Furthermore, the franchisee must cancel any trade names or registrations containing Delta Hotels By Marriott proprietary marks and provide evidence of compliance within 30 days. All originals and copies of intellectual property and materials related to the hotel's operation under the Delta Hotels By Marriott system, including guest personal data, must be delivered to Delta Hotels By Marriott. The franchisee must also cease using any confidential information or the Delta Hotels By Marriott system and disclosing it to unauthorized parties. The franchisee must make necessary alterations to the Hotel so that the public will not confuse it with a System Hotel, and until such alterations are completed, Franchisee will place a conspicuous sign at the registration desk, stating that the Hotel is no longer a System Hotel and advise all customers that the Hotel is no longer a System Hotel.
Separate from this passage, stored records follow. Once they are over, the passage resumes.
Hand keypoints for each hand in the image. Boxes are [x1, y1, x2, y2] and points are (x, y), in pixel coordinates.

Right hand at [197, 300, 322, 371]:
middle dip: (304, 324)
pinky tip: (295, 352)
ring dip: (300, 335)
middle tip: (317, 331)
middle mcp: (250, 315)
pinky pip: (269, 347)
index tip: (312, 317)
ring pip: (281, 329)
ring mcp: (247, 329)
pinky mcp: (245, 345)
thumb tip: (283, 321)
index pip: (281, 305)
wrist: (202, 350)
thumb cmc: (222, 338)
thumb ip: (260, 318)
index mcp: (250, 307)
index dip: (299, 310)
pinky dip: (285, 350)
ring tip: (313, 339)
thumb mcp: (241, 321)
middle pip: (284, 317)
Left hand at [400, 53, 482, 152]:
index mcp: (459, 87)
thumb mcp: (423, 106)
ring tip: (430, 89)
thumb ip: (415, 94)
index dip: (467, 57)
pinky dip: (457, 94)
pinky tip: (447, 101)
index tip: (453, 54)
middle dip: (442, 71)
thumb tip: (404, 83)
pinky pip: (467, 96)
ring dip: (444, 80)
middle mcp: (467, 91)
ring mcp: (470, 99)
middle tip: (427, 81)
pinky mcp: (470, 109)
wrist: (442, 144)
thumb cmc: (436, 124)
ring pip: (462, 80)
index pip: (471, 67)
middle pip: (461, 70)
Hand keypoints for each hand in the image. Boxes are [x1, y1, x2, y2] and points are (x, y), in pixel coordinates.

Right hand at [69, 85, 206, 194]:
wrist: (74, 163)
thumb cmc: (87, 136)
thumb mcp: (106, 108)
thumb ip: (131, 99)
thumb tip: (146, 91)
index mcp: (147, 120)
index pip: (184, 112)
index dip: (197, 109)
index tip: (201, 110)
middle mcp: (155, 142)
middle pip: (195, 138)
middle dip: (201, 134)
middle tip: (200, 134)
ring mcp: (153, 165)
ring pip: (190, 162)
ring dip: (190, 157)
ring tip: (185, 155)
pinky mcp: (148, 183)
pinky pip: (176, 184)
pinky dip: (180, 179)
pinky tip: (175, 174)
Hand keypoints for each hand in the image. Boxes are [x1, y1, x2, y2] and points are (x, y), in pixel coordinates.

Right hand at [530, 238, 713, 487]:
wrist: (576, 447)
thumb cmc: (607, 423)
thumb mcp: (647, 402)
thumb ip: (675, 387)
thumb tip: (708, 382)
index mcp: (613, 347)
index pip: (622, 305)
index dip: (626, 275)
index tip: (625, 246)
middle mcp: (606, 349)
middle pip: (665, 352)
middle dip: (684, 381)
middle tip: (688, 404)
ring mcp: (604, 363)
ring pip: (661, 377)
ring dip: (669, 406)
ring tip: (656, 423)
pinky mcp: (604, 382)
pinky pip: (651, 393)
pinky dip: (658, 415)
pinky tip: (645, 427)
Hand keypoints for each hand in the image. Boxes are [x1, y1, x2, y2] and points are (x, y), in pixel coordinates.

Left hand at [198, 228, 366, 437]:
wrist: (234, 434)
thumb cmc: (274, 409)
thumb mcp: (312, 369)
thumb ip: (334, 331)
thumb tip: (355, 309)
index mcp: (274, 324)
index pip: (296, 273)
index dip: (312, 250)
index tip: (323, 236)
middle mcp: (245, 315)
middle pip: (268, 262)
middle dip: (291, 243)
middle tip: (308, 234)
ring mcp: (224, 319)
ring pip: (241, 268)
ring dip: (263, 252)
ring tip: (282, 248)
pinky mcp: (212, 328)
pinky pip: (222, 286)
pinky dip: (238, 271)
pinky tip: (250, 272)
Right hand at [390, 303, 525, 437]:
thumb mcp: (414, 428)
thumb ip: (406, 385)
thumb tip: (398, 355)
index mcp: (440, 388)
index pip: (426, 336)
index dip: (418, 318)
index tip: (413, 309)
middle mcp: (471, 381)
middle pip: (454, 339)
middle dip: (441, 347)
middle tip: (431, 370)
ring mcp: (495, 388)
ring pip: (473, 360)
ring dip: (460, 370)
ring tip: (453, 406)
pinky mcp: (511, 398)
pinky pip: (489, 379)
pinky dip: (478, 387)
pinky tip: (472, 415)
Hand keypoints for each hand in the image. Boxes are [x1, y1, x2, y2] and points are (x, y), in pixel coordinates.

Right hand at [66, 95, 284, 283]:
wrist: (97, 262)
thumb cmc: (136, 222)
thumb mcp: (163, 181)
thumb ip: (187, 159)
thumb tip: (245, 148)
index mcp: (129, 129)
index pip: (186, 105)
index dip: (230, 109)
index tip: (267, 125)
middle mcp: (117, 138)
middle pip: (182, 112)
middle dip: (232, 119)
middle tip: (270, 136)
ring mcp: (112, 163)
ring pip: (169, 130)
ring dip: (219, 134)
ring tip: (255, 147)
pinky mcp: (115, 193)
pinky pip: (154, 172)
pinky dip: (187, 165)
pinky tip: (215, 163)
Delta Hotels By Marriott also requires the franchisee to comply with obligations outlined in specific sections of the franchise agreement, as referenced under Section 27.8. The franchisee is responsible for promptly paying all amounts owed to Delta Hotels By Marriott, including costs for removing the hotel from the system and a reasonable estimate of costs and fees that have not yet been invoiced. Delta Hotels By Marriott retains the right to recover legal fees and court costs associated with collecting these amounts. If the agreement is terminated under Section 21.2, the franchisee must cooperate with Delta Hotels By Marriott in pursuing claims under the required business interruption insurance.